Less than one week ago, Dr. Mohamed Morsi became the first democratically elected president in Egypt’s thousands of years of history … Indeed, the transition to a sustainable democracy does not come after one election — it will be a continuous effort and will need the support and hard work of the Egyptian people and the international community.

Morsi and other Egyptian Islamic radicals won an initial election in 2012 but were removed by the military in a 2013 coup, despite quiet support from Obama. MPAC opposed the coup.

MPAC also complained that Trump has left them with little or no influence in the White House. “With the Trump administration, we have seen no effort by them, by the president himself, his senior officials, who are noted anti-Muslim extremists, Cabinet officials, towards engaging in a productive dialogue with the American Muslim community,” Omar Noureldin, MPAC’s vice president, told an NPR interviewer. Trump, not Islamic political activists, must change, he said:

I believe it’s incumbent on the president and his Cabinet and senior White House officials to extend those olive branches genuinely. And until they do so, we don’t believe that there’s going to be a meaningful dialogue or ability to move the needle on the issues that affect our communities.

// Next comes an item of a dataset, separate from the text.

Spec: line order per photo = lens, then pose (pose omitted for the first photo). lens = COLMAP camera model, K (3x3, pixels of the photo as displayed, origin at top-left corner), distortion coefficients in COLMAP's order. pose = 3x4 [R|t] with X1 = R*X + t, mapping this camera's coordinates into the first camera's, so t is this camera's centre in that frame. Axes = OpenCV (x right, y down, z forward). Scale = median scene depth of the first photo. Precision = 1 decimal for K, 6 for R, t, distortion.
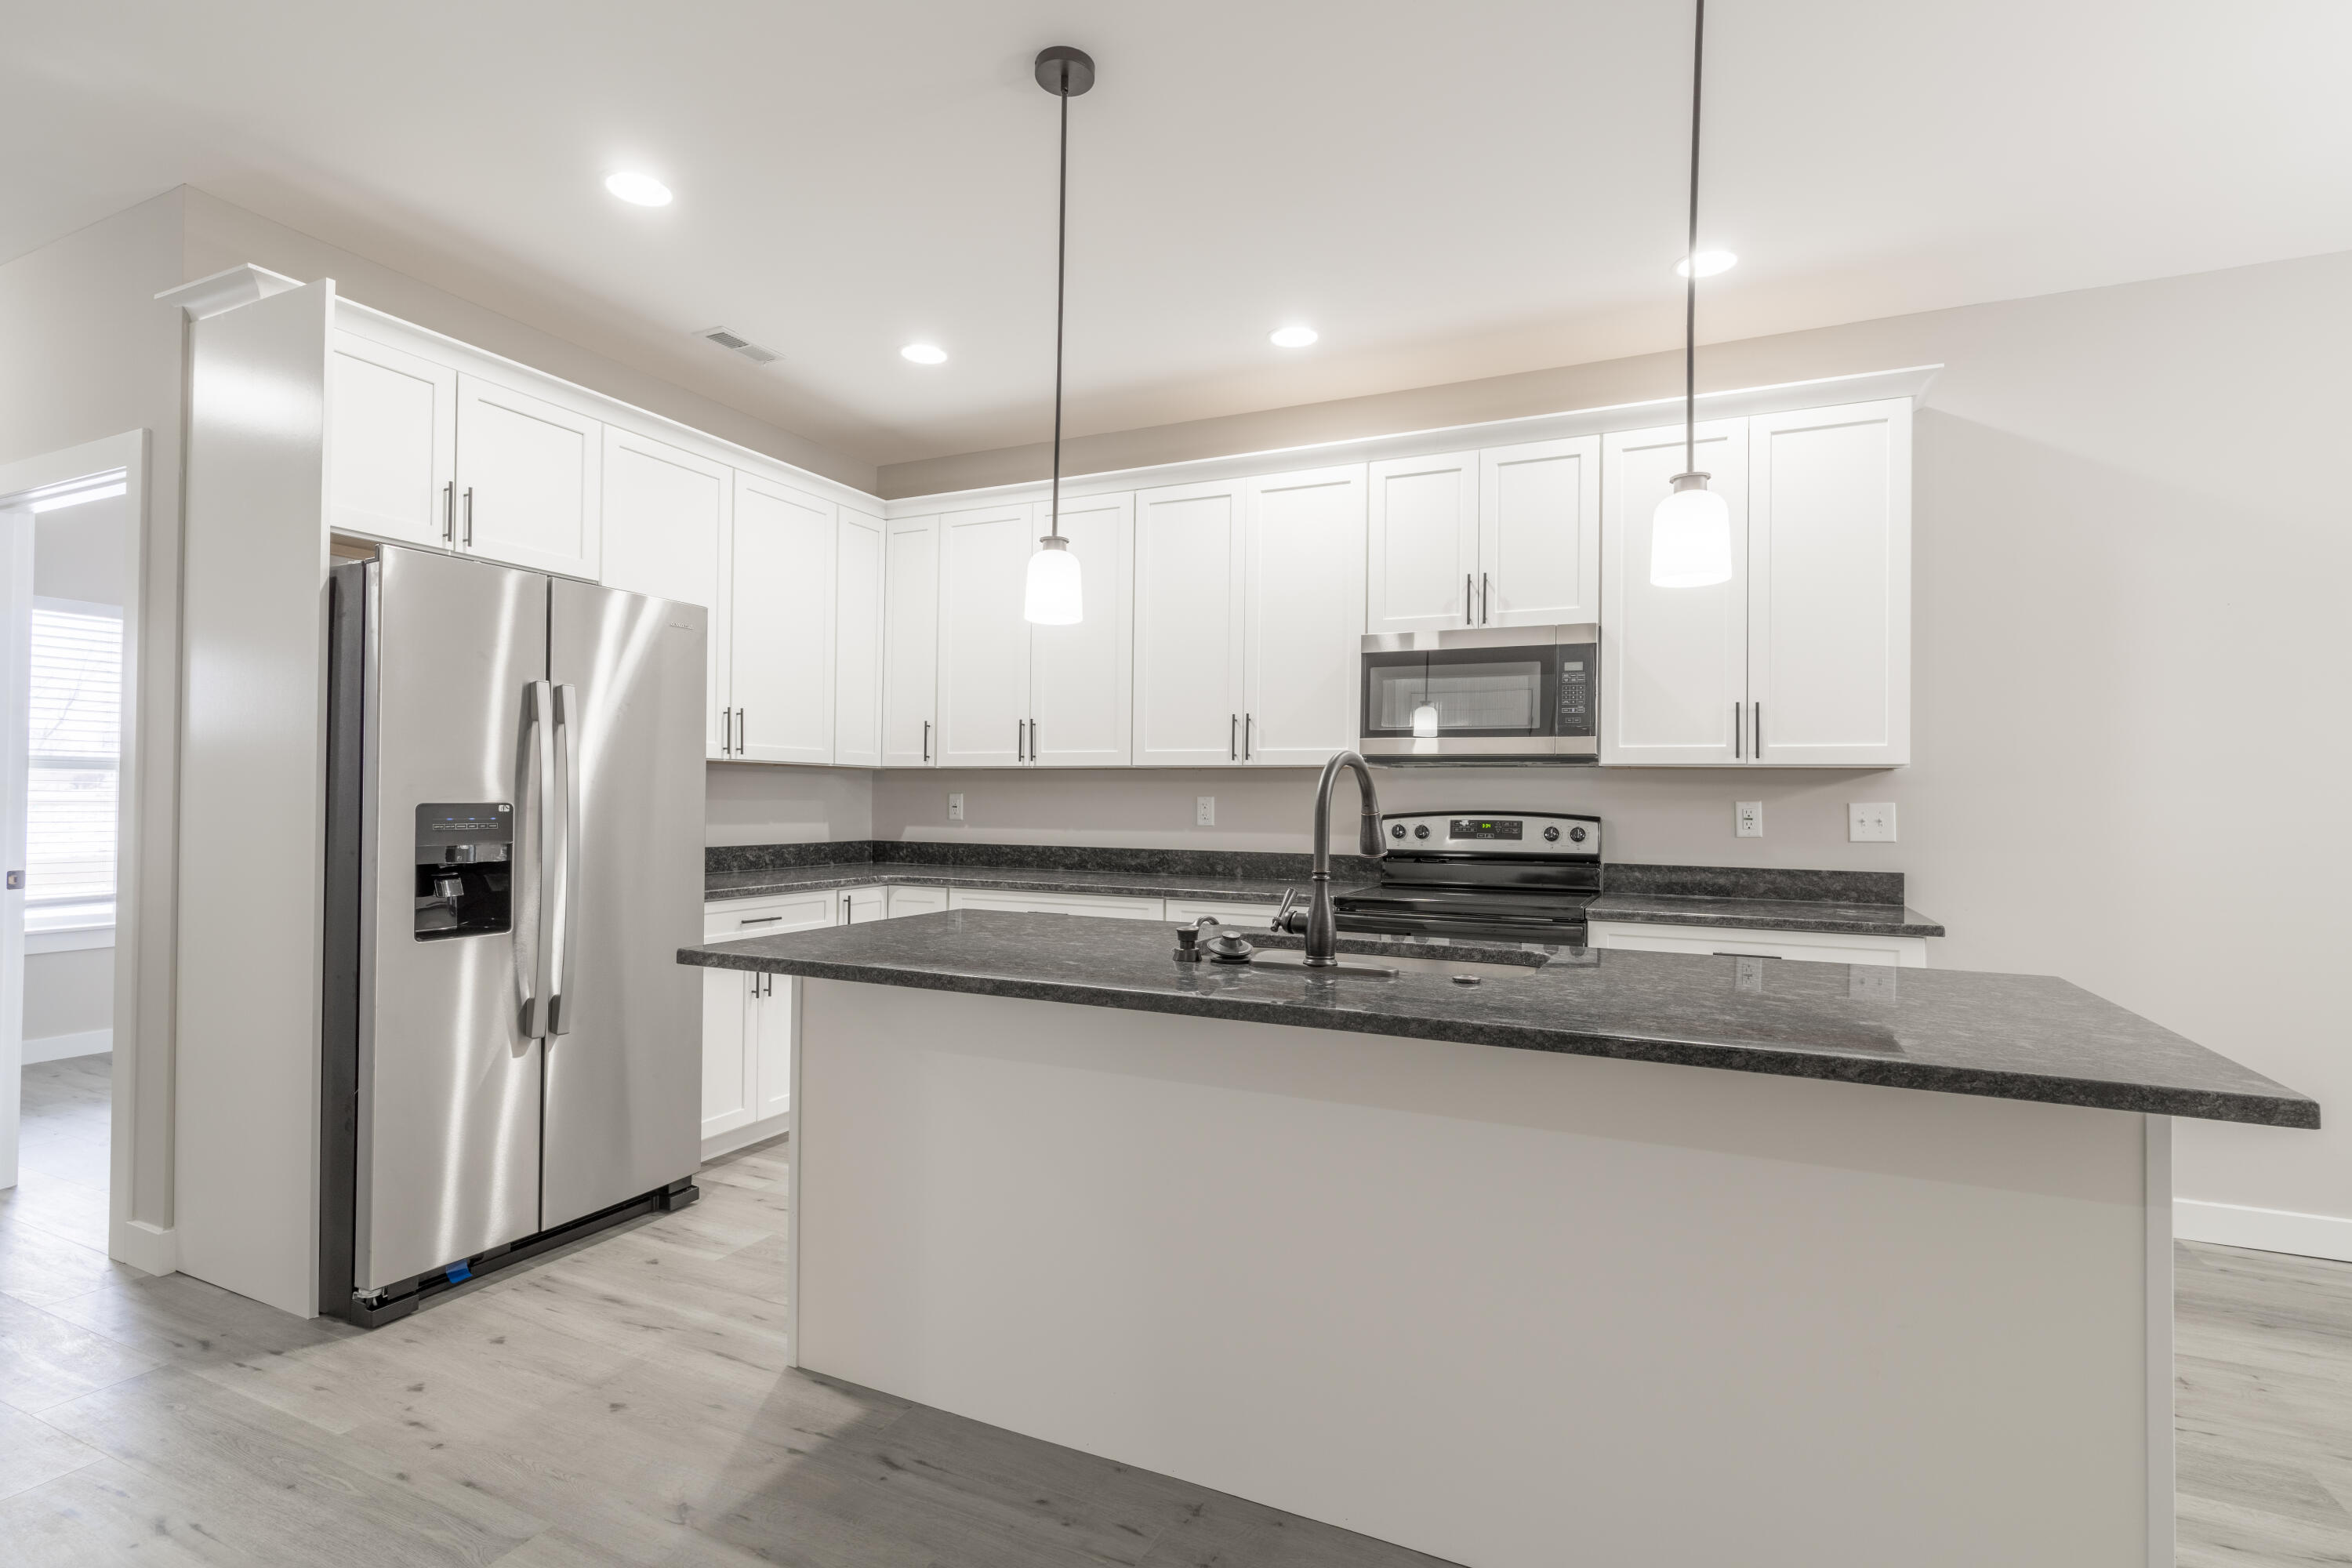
lens RADIAL K [[1116.0, 0, 1178.0], [0, 1116.0, 783.4], [0, 0, 1]] dist [0.000708, 0.000326]
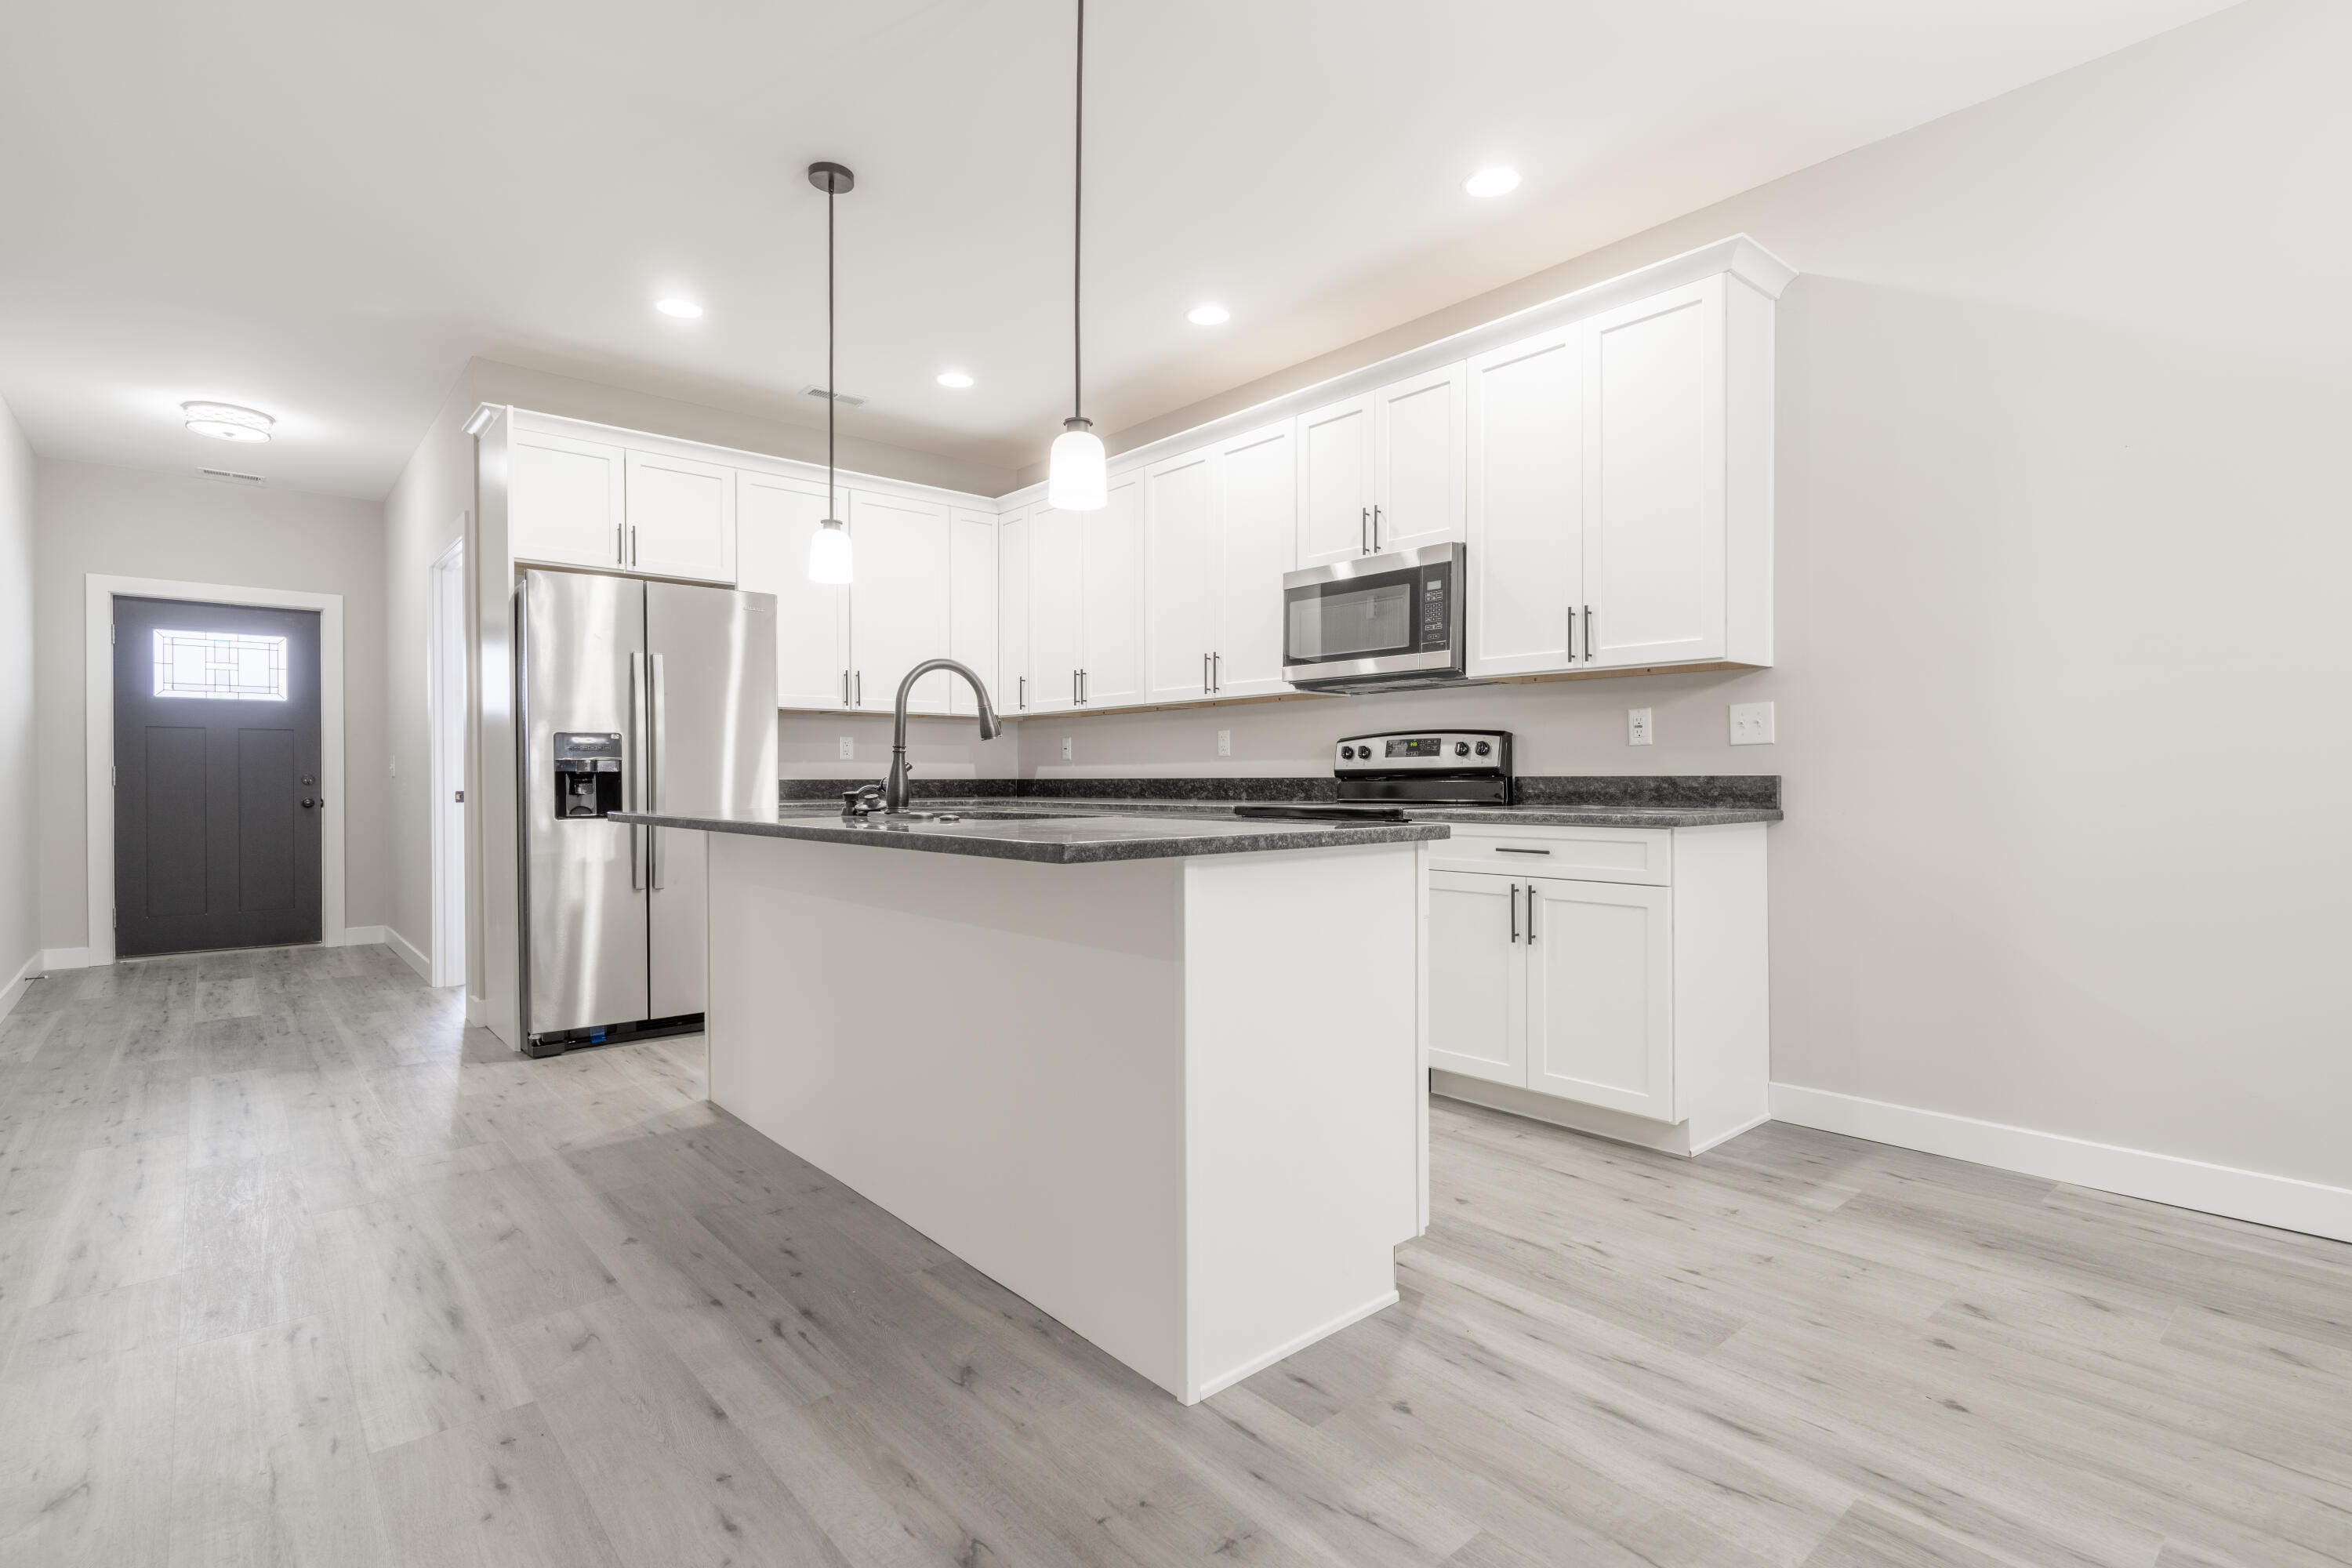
lens RADIAL K [[1116.0, 0, 1178.0], [0, 1116.0, 783.4], [0, 0, 1]] dist [0.000708, 0.000326]
pose [[0.915519, -0.012851, -0.402070, 0.531045], [0.020003, 0.999708, 0.013594, 0.060206], [0.401778, -0.020488, 0.915508, -0.062284]]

Linda Sarsour, a jihad advocate who was welcome in Obama’s White House, also was excluded from the dinner.

Obama’s support for the Brotherhood-linked groups proved futile because they were unable to moderate their peers’ Islamic revolutionary zeal in Egypt, Libya, or Syria.

In September 2012, for example, four Americans were killed by Islamic gunmen in Benghazi while other Islamic radicals surrounded the U.S. embassy in Cairo. In Syria, the Brotherhood-linked Islamic groups were unable to build any political alliances with any moderate or non-Muslim communities, ensuring a bloody civil war that continues in 2018.